THE MINISTRY OF TIME by Kaliane Bradley ⭐⭐⭐⭐
- Tatum Schad
- Jan 11
- 2 min read

Graham Gore was a real arctic explorer on a doomed expedition almost 200 years ago, and I can’t help but wonder what he’d think of his second life as the subject of a steamy time travel mystery -- a stranger in the strangely sexy land of the twenty-first century. At times like reading a history buff’s fanfic and others like reading an eloquent essay on racism and immigration, the story’s underlying conspiracy tips everything into stressful territory filled with emotion and the things we grasp onto when the world is turned upside down.
The immediate realization that this was more about two lovers than the time travel that brought them together transported me back to books like The Invisible Life of Addie LaRue, Dark Matter, and Tomorrow and Tomorrow and Tomorrow, all great reads about relationships pushed and pulled by incredible circumstances. You want answers and you want a happy ending, and you may not always get both, but you’ll be the better for having experienced it.
I found it interesting that the five travelers plucked from the seventeenth to early twentieth centuries all seemed to have more in common with each other and their worlds than any of them had with ours. A nod to the drastic changes of the last 100 years. We forget sometimes that we are living in the future, for better or worse.

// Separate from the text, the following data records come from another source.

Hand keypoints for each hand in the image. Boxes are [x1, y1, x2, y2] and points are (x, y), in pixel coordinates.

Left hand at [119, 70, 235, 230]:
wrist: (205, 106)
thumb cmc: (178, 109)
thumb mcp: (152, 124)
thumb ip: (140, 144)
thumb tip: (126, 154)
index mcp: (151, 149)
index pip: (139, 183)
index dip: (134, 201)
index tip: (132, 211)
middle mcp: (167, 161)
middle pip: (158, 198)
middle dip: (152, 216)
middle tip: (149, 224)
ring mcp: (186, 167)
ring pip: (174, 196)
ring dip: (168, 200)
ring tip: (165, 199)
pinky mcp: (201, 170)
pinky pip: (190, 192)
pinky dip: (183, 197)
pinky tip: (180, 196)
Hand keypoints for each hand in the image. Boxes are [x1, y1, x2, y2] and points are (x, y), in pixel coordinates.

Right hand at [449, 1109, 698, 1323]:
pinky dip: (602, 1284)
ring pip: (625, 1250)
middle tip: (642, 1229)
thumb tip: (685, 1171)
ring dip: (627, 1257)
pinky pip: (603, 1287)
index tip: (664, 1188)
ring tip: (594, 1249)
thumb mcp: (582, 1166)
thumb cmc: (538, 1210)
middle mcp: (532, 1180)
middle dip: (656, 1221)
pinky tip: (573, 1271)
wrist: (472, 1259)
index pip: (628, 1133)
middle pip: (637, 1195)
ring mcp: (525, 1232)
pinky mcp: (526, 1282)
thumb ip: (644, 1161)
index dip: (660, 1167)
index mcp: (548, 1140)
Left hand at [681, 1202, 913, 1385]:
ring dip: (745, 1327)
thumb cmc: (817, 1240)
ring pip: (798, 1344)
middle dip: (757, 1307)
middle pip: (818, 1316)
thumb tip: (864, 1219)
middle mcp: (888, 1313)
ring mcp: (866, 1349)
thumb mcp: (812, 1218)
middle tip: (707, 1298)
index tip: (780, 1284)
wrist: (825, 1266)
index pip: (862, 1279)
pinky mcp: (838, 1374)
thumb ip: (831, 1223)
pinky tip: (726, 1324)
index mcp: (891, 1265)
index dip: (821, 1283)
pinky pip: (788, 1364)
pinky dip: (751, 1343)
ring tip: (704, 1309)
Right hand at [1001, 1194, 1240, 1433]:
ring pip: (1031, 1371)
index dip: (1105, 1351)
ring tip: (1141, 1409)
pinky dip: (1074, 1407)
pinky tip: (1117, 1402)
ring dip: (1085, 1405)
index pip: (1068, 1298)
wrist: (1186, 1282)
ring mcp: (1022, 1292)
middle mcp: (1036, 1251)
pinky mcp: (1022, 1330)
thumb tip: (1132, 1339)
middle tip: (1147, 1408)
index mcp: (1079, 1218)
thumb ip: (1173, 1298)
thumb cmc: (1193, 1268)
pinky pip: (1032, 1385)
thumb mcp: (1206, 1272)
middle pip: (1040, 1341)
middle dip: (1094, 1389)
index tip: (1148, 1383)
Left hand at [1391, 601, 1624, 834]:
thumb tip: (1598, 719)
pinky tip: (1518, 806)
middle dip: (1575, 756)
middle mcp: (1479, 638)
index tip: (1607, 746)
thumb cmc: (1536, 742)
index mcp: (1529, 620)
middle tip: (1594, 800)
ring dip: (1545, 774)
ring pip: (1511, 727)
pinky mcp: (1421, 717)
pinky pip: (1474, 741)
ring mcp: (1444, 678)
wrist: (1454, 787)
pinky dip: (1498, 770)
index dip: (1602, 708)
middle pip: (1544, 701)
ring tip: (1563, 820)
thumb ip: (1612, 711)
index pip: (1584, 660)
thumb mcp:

It came up short of a five star for a few reasons, the biggest one that I couldn’t get on board with the idea anyone would be that enamored by a chain smoker. But the writing is fantastic and the way Bradley imagines real things like the Franklin crew’s final days and fabricated ones like a man from the 1800s discovering the internet is intimately detailed and almost surely spot-on. It’s a welcome addition to the time travel catalogue of love (and insanely attractive book covers).